How could you pass up the chance to see the Founding Fathers breakdance ? :happy:


----------



## SG_67 (Mar 22, 2014)

Brio1 said:


> How could you pass up the chance to see the Founding Fathers breakdance ? :happy:


Thst'd be the shiz-nit dawg!


----------



## Cassadine (Aug 22, 2017)

With the passing of Tom Wolfe, I felt it necessary to reignite this thread. Ayn Rand has to be in any thinking person's top five "awfuls". Prose as dense as concrete; characters as wooden as a pair of Dutch clogs; "philosophy" as muddled as a 1 year old's birthday bash.


----------



## Miket61 (Mar 1, 2008)

I bought "A Man in Full" because it was set here in Atlanta. I knew all of the places, and some of the actual people.

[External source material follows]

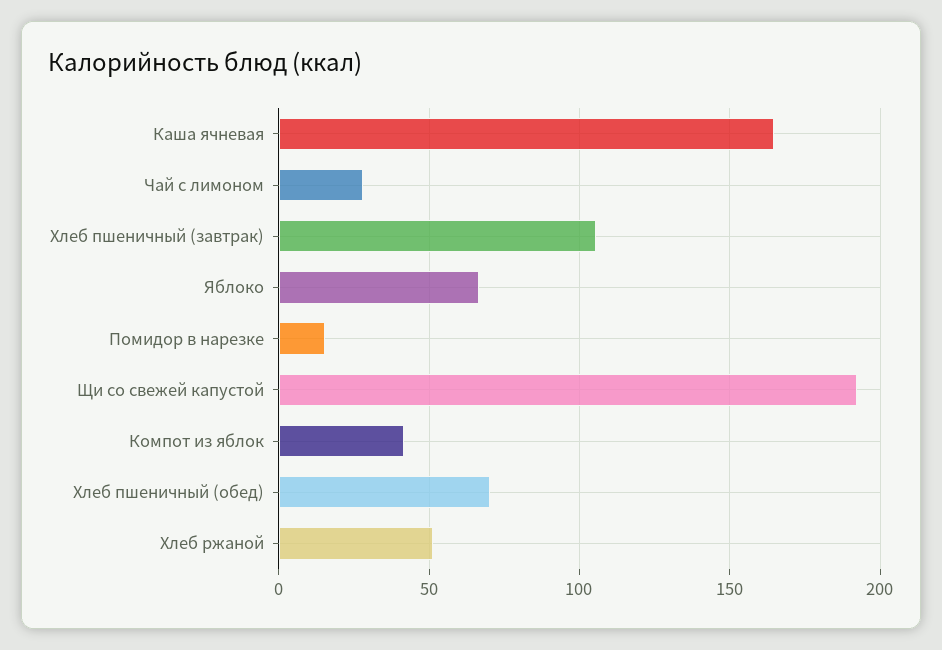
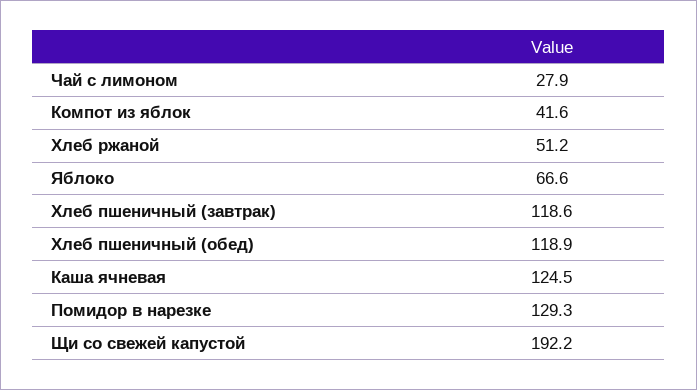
Каша ячневая: 165 -> 124.5
Хлеб пшеничный (завтрак): 105 -> 118.6
Помидор в нарезке: 15 -> 129.3
Хлеб пшеничный (обед): 70 -> 118.9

It was good, but I felt that his editor must have said to cut 200 pages so he took it off the end and wrapped it up in the most disappointing and unlikely manner possible.


----------



## jts287 (Apr 19, 2018)

I vote for Cormac McCarthy, but only based on Blood Meridian. I think No Country for Old Men is a cinematic masterpiece, but haven't read it, as recent fiction (post-1950's) isn't my genre. I borrowed Blood Meridian from a family member, and I think I have about fifty pages left, but I just can't. The writing is boring and the journey pointless.


----------



## Cassadine (Aug 22, 2017)

Miket61 said:


> I bought "A Man in Full" because it was set here in Atlanta. I knew all of the places, and some of the actual people.
> 
> It was good, but I felt that his editor must have said to cut 200 pages so he took it off the end and wrapped it up in the most disappointing and unlikely manner possible.


Wolfe was known for voluminous manuscripts that gave his editors nightmares. I cannot fathom editing an author with his style.


----------



## Mr. B. Scott Robinson (Jan 16, 2017)

Miket61 said:


> I bought "A Man in Full" because it was set here in Atlanta. I knew all of the places, and some of the actual people.
> 
> It was good, but I felt that his editor must have said to cut 200 pages so he took it off the end and wrapped it up in the most disappointing and unlikely manner possible.


Yep, "A Man in Full" was a dog. Wolfe should have had an Atlantan proof it. The ending was absurd.

I think I remember several references to "loamy loins" and "hillocks like verdant breasts".

Cheers,

BSR


----------



## eagle2250 (Mar 24, 2006)

jts287 said:


> I vote for Cormac McCarthy, but only based on Blood Meridian. I think No Country for Old Men is a cinematic masterpiece, but haven't read it, as recent fiction (post-1950's) isn't my genre. I borrowed Blood Meridian from a family member, and I think I have about fifty pages left, but I just can't. The writing is boring and the journey pointless.


Not to be disagreeable, but offering a dissenting opinion, nonetheless, I rather enjoy reading Cormac McCarthy...No Country For Old Men, The Road, Blood Meridian, Suttree......all great reads.


----------



## drlivingston (Jun 21, 2012)

By the way, if anyone finds himself in Montgomery, AL, you can stay at F. Scott & Zelda Fitzgerald's former home for $150 per night. 
https://www.airbnb.com/rooms/17459957


----------



## Mr. B. Scott Robinson (Jan 16, 2017)

drlivingston said:


> By the way, if anyone finds himself in Montgomery, AL, you can stay at F. Scott & Zelda Fitzgerald's former home for $150 per night.
> https://www.airbnb.com/rooms/17459957


And you can visit the grave of Hank Williams, a most notable highly rated musician!

Cheers,

BSR


----------



## derum (Dec 29, 2008)

drlivingston said:


> By the way, if anyone finds himself in Montgomery, AL, you can stay at F. Scott & Zelda Fitzgerald's former home for $150 per night.
> https://www.airbnb.com/rooms/17459957


Dont forget to visit the Alabama Shakespeare Festival.

(It's actually worth it).


----------



## drlivingston (Jun 21, 2012)

derum said:


> Dont forget to visit the Alabama Shakespeare Festival.
> 
> (It's actually worth it).


It is one of the crown jewels of our oft-maligned state.


----------



## Cassadine (Aug 22, 2017)

Mr. B. Scott Robinson said:


> And you can visit the grave of Hank Williams, a most notable highly rated musician!
> 
> Cheers,
> 
> BSR


And that likely does not possess a $150 surcharge.


----------